Sunday, April 21, 2013


Posição iraniana é ambígua


 Pedro J. Bondaczuk

 A evasão de cerca de 100 aviões iraquianos – os melhores que esse país possui em sua Força Aérea – rumo ao território do Irã, além de causar naturalmente grande surpresa no mundo todo, vem provocando indagações e especulações. Afinal, a República Islâmica controlada pelos aiatolás assegurou a sua neutralidade na guerra do Golfo Pérsico e todos acreditaram nessa garantia, tendo em conta que o país travou um sangrento conflito de  oito anos com o Iraque.

O presidente Saddam Hussein, na entrevista exclusiva que concedeu ao repórter Peter Arnett, da rede de televisão norte-americana CNN na segunda-feira, num de seus “bunkers” secretos nos arredores de Bagdá, insinuou que o pouso de suas aeronaves em solo iraniano foi uma ajuda providencial do seu inimigo de ontem.

O líder iraquiano chegou a insinuar que os ressentimentos deixados pela guerra não extinguiram o espírito de solidariedade entre duas comunidades muçulmanas. Fica, porém, a pergunta no ar: o Irã está ou não neutro nesta guerra? Caso os aviões tenham pousado em seu território sem a autorização das autoridades iranianas e estas cumpram a promessa de sua retenção até o final do conflito, nem assim o episódio ficará de todo explicado.

Por que os caças e bombardeiros não pousaram, por exemplo, na Jordânia? O jornal “Times”, de Londres, que circulou ontem, levantou a tese de fuga de pilotos com suas respectivas aeronaves. Disse, baseado em fontes do serviço secreto inglês, que o fato pode ter ligação com uma suposta conspiração fracassada para assassinar Saddam Hussein.

Se a versão tem fundamento, por que somente os aviões mais modernos e caros foram buscar refúgio no Irã? O “The New York Times”, por sua vez, expressa desconfiança quanto à propalada neutralidade da República Islâmica. Aliás, esta nem seria a primeira vez na história em que dois adversários declarados se uniriam para combater o inimigo comum.

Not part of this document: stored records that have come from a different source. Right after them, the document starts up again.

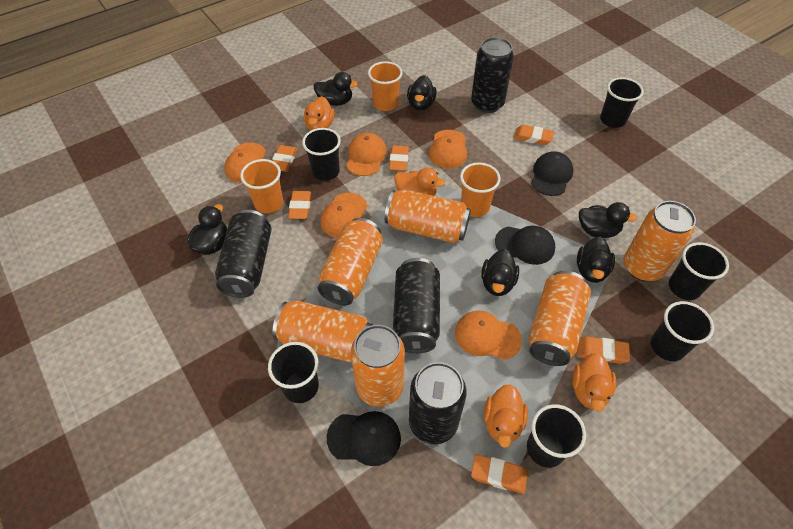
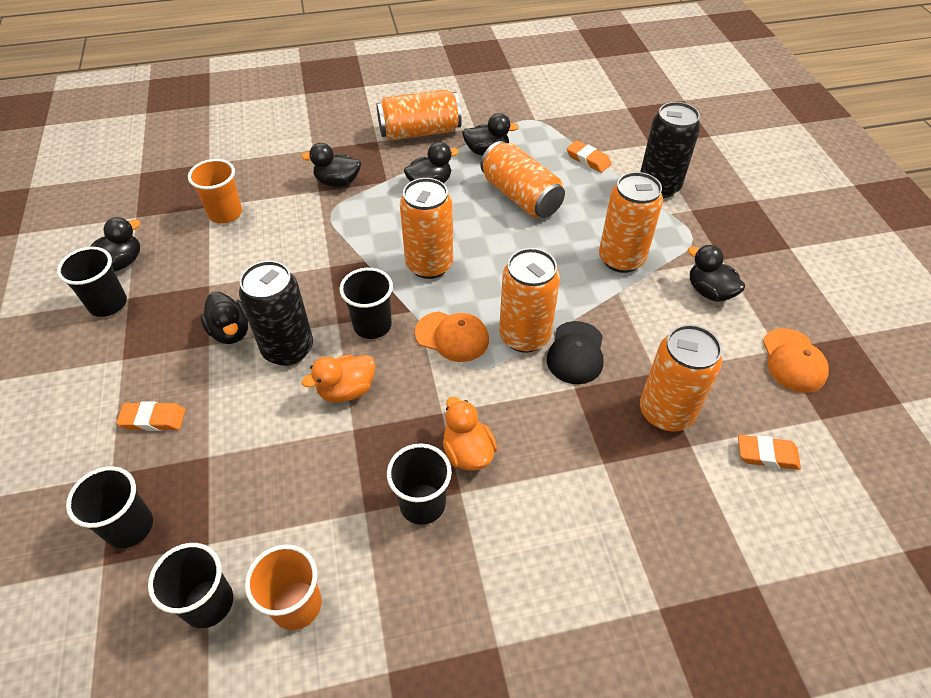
black can: [215,210,272,298] [393,258,440,353] [409,362,467,444] [471,37,514,113] = 4 -> [239,261,313,366] [640,102,700,198] = 2
black cap: [327,411,401,466] [495,226,555,265] [531,151,573,196] = 3 -> [547,321,603,384] = 1
black cup: [268,342,319,403] [302,128,341,181] [527,404,586,468] [600,77,644,128] [651,301,714,361] [669,242,729,300] = 6 -> [57,247,127,317] [66,466,153,549] [148,543,233,628] [339,268,393,339] [387,443,452,525] = 5
orange cap: [224,143,266,183] [320,193,368,238] [346,133,387,176] [429,130,467,168] [455,310,522,360] = 5 -> [415,311,489,362] [763,328,829,393] = 2
orange cup: [240,159,283,213] [368,61,402,111] [460,162,500,217] = 3 -> [188,159,242,224] [245,544,322,630] = 2
orange duck: [304,96,335,131] [394,167,445,196] [484,384,528,448] [572,353,616,411] = 4 -> [302,355,375,403] [443,397,497,471] = 2
orange eraser: [272,145,297,172] [288,191,311,219] [389,145,409,171] [471,454,528,494] [514,125,554,145] [577,336,630,364] = 6 -> [116,401,186,431] [567,140,611,173] [738,435,801,470] = 3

Recorde-se que durante a Segunda Guerra Mundial, a União Soviética, ao menos ideologicamente, era ferrenha antagonista dos Estados Unidos. Todavia, as circunstâncias do conflito fizeram com que as duas superpotências atuais se aliassem para pôr fim ao perigo que Adolf Hitler representava para a ordem mundial que se pretendia estabelecer.

É verdade que os dois gigantes militares não haviam guerreado entre si. Mas a história registra muitas outras alianças que antes de serem feitas eram consideradas impossíveis e que acabaram ocorrendo. Portanto, não será nenhuma surpresa se iranianos e iraquianos, a despeito de ressentimentos mútuos, dependendo do curso da guerra, vierem a lutar lado a lado na mesma trincheira, contra as forças multinacionais.

(Artigo publicado na página 14, “A Guerra no Golfo”, do Correio Popular, em 31 de janeiro de 1991).